Sandy was remarkable not because of the huge IPC and clock gains over Nehalem, but also the first CPU where you can OC without wasting electricity at high clocks and voltages at idle, the chipsets themselves consume very little power, plus the mobos were dirt cheap compared to X58.
Another thing is HT on Sandy worked even better than on Nehalem so you got an even bigger benefit with i7 2600K vs. i5 2500K than i5 750/760 vs. i7 860. More importantly, with Sandy, you could achieve 4.4-4.5Ghz on $20 air coolers and 4.7-4.9Ghz on $50 air coolers. Overclocking headroom has decreased overtime and it took until i7 4790K and i7 6700K to barely catch up. That means Sandy's huge overclocking increase mitigated some of its IPC disadvantage. My i7 860 basically maxed out at 3.9Ghz and i7 2500k/2600K went to 4.8Ghz a lot of the time. That's a 23% increase in frequency and a 16-17% increase in IPC. If today Skylake i7 6700K could overclock 23% higher than i7 4790K, that would still be not even as good as i7 2600k vs. i7 860/920 because Sandy brought a bigger increase in IPC than Skylake did over Haswell.

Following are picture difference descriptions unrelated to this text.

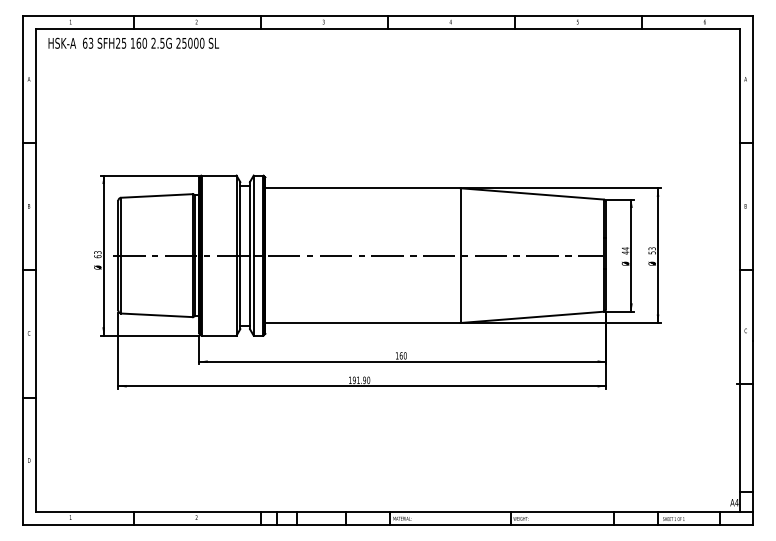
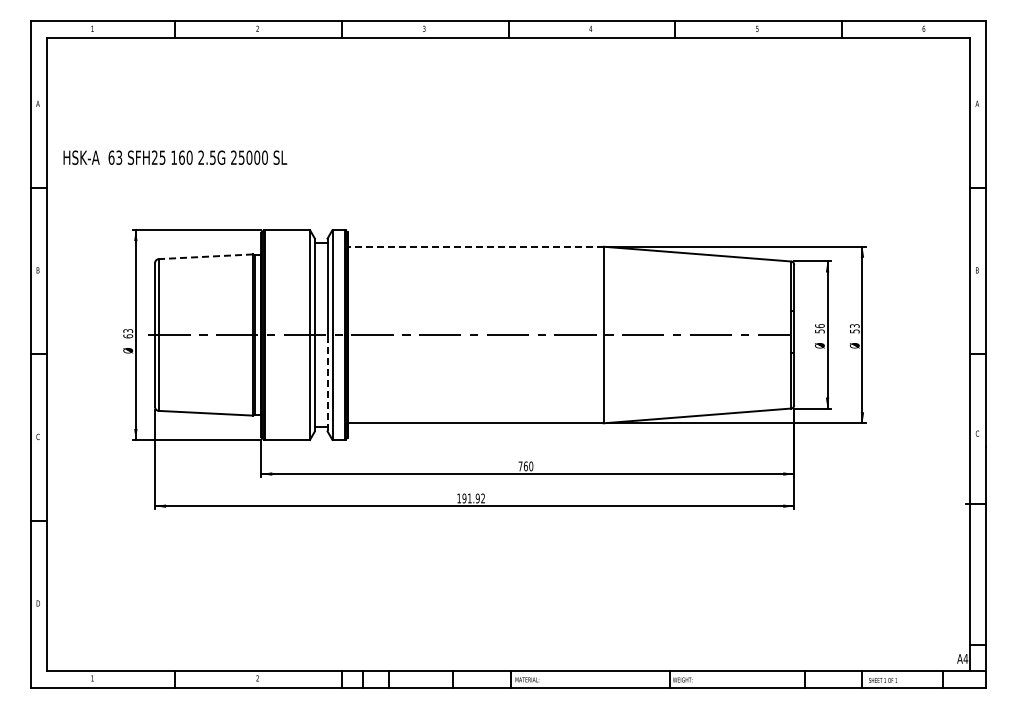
text: (133, 43) -> (175, 157), moved
line: (362, 188) -> (475, 246), solid -> dashed
line: (156, 195) -> (205, 256), solid -> dashed
text: (625, 250) -> (819, 328), 44 -> 56
line: (249, 291) -> (327, 382), solid -> dashed
text: (397, 355) -> (520, 466), 160 -> 760
text: (368, 380) -> (483, 498), 191.90 -> 191.92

That is how amazing Sandy really was.
I hate that Intel sells a dinky 4-core i7 6700K with sub-125mm2 die with mostly useless for gaming iGPU for $350 but I cannot argue with the numbers.
i7-6700K@4.6Ghz vs i7-4790K@
4.9Ghz in 10 Games (Fury X)
https://www.youtube.com/watch?v=f5lfMogcrPU
At least Intel has been improving their CPUs. With AMD, if you overclocked your
FX8150 to 4.6Ghz nearly half a decade ago, well you are lucky enough to get anything 12-13% faster as of now.